Der Leibarzt hat mangels fundierter medizinischer Kenntnisse eine glorreiche Idee, die vom Hohepriester mit patriarchischer Gewalt durchgesetzt wird. Eine Jungfrau soll dem König seine Unschuld opfern, damit ihre mystische Kraft den Prozess der Gesundung in die Wege leitet und der alte Kräftezustand wieder hergestellt wird. Ein unbescholtenes Mädchen ist bald gefunden, steht aber der ihr zugedachten Aufgabe abweisend gegenüber. Hagith erweist sich als widerborstig und will sich den emotionalen und sexuellen Wünschen des Königs nicht fügen, obwohl die Androhung massiver Bestrafung ihr Angst macht.
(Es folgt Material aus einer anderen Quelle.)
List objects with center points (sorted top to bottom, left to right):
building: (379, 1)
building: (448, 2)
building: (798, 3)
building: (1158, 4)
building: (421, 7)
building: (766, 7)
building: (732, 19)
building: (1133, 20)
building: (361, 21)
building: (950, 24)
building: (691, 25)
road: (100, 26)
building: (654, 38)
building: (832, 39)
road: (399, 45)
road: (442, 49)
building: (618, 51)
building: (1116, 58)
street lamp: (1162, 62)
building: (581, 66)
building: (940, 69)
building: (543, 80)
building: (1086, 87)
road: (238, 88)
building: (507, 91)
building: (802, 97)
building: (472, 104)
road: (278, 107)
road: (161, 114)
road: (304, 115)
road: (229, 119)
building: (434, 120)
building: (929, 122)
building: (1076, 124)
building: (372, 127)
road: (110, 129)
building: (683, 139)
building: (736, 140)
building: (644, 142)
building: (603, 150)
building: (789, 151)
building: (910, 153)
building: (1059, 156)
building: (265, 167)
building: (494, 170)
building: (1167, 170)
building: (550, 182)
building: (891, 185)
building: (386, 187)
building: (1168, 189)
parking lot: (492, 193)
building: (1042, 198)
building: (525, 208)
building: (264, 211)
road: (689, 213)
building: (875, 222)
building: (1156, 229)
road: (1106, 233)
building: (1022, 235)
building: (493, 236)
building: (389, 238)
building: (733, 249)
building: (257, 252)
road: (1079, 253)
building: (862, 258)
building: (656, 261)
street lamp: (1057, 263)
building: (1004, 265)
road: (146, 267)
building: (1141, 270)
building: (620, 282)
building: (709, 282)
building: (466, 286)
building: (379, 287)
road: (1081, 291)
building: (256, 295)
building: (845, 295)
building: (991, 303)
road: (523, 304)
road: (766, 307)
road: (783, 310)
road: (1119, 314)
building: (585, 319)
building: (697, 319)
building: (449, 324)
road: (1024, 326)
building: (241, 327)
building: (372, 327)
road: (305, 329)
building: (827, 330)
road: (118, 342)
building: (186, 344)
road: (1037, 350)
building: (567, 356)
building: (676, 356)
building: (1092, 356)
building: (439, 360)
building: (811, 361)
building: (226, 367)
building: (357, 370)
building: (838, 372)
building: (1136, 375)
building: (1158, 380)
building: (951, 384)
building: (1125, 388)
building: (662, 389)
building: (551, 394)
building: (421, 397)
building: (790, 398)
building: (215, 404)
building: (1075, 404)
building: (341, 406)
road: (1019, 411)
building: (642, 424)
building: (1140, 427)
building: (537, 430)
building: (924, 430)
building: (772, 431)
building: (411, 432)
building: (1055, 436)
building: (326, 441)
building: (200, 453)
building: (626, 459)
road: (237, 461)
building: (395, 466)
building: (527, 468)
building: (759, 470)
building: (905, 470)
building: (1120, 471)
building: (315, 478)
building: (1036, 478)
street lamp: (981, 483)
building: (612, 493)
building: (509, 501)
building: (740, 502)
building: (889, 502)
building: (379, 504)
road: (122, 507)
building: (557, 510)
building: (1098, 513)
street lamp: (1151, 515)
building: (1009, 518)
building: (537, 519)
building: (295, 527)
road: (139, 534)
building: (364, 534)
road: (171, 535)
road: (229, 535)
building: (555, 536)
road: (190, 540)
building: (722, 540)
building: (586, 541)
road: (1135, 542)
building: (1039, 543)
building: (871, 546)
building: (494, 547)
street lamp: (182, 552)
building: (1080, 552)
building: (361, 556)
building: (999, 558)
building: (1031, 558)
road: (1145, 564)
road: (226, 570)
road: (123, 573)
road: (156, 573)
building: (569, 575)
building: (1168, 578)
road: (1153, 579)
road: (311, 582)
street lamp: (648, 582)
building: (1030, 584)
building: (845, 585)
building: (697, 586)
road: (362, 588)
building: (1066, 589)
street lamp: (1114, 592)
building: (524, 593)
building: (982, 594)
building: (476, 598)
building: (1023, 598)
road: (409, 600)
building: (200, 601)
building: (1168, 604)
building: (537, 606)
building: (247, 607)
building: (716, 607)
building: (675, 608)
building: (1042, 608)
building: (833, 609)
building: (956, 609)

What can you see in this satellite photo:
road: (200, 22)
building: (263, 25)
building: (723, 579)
Ihre Weigerung hat neben physischem Unbehagen noch einen weiteren Grund. Dem jungen König ist sie im Palast zufällig wieder begegnet. Der Funke der Leidenschaft schießt empor und die beiden jungen Leute bekunden in ihrem Liebesduett, dass sie füreinander geschaffen sind.
Hagith lockt den König zu einem Ausflug ins Gebirge, um ihm dort das Versprechen zu entlocken, dem Thronfolger schon jetzt die Königswürde zu bestätigen und ihm die Regierungsvollmacht zu übertragen. Der Dank des Mädchens bleibt aus und die Situation eskaliert, denn der alte König akzeptiert die emotionale und erotische Zurückweisung nicht und erliegt einem Kreislaufkollaps, ohne dass es zu einer körperlichen Annäherung gekommen wäre. Das Mädchen sieht sich zunächst von seiner unappetitlichen Aufgabe erlöst und macht dem Volk freudig Mitteilung vom jähen Ableben des Herrschers. Es hat allerdings die Rechnung ohne ihren diabolischen Dämon gemacht. Der Hohepriester sieht seine Autorität untergraben und ist nicht an das Ziel seiner machtgierigen Wünsche gelangt. Hasserfüllt informiert er das Volk über das Verweilen des Mädchens zum Zeitpunkt des tödlichen Geschehens in der unmittelbaren Nähe des Königs. Königsmord unterstellt er und der Verleumder überzeugt die Massen. Die unschuldig Verdächtigte wird gesteinigt. Der Versuch des Prinzen, sie aus den Fängen des Pöbels zu retten, kommt zu spät.